Cancer is defined as uncontrolled cell growth in a specific location of the body. The number of newly diagnosed malignancies rises year after year, and there are more than 100 different varieties of cancer that damage the human body Immunotherapy is sometimes seen as a relatively recent medical breakthrough, having only been developed a few decades ago. In reality, immunotherapy dates back to the 3rd century BCE reign of China's Qin dynasty.

The cancer immune hypothesis proposes that the body's immune system has the ability to eliminate malignant cells during the early stages of transformation. Traditional cancer treatments' therapeutic efficacy can be improved by the adaptive and innate immune systems. Pre-clinical trial evidence suggests that immunotherapies are crucial to the long-term efficacy of cancer therapy, establishing immunotherapy as the fourth pillar of cancer treatment. Clinically successful anticancer responses, in general, necessitate the efficient execution of several immune pathways [3].

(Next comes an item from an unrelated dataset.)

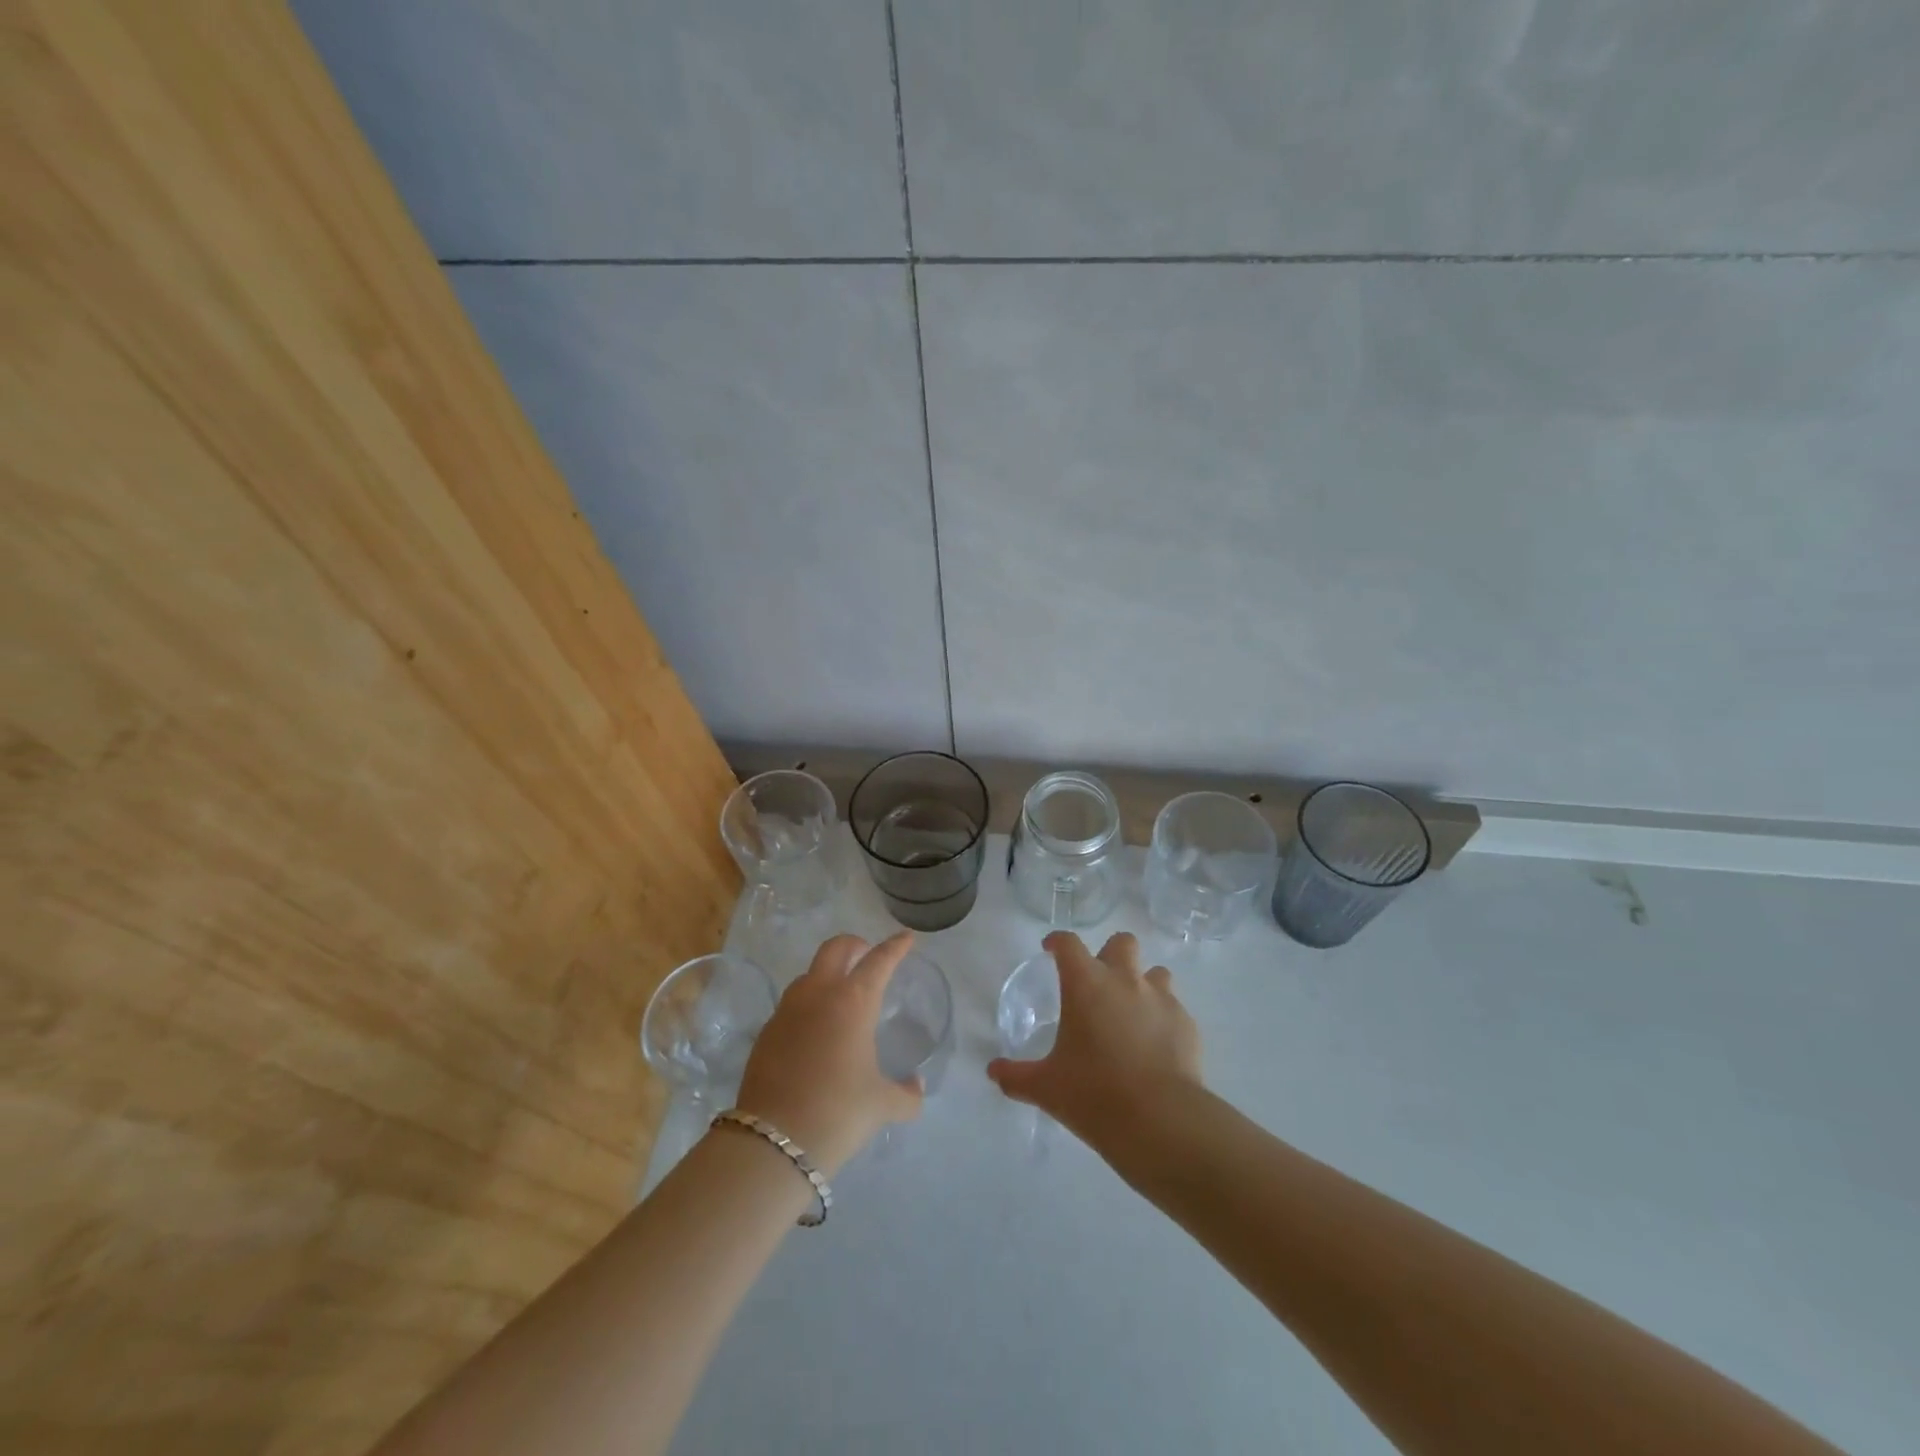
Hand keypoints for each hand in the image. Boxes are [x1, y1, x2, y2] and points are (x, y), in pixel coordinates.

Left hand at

The typical immune response to malignant cells in tumours. During tumour progression, antigens of malignancy, either Tumor-Associated (TAA) or tumor-specific antigens, are generated. Dendritic cells are antigen-presenting cells that phagocytose, process, and display cancer antigens. The major histocompatibility complex class I and class II (MHC I/II) receptor interacts with the appropriate T cell receptor, which includes the epitope peptide from tumor-associated antigens. T cells are primed in lymphoid tissue the majority of the time. Immunological positive/negative factors that prevent/promote full T cell activation via cytokines such as Transforming Growth Factor (TGF) and costimulatory receptors [4].

During priming, costimulatory receptors are susceptible to T cells. Effector T cells proliferate, release inflammatory cytokines, acquire cytolytic capabilities, and move to tumour locations after being successfully activated. Cytotoxic T cells recognise tumour cells and adhere to cancer antigens on the major histocompatibility complex I surface of cancer cells, resulting in T-cell-mediated death. T cell function in the tumour may be boosted or reduced. T lymphocytes are suppressed by negative costimulatory signals such as programmed cell death ligand 1 (PD-L1), resulting in anergy and exhaustion [5].

The combination of nanotechnology, coupled with existing anticancer immunotherapies, marks the beginning of a new era in cancer treatment. With the quantity of research on these therapeutics that is accessible and continuing, some of which are detailed above, these therapeutic agents will deliver more advanced and safer anticancer treatments. There are two types of tumour immunotherapy: humoral immunity and cellular immunity. However, immunotherapy response rates remain modest, and further research is undoubtedly required to enhance the outcomes of these treatments. Throughout the last few decades, a variety of different nanocarriers endowed with exceptional properties have been identified.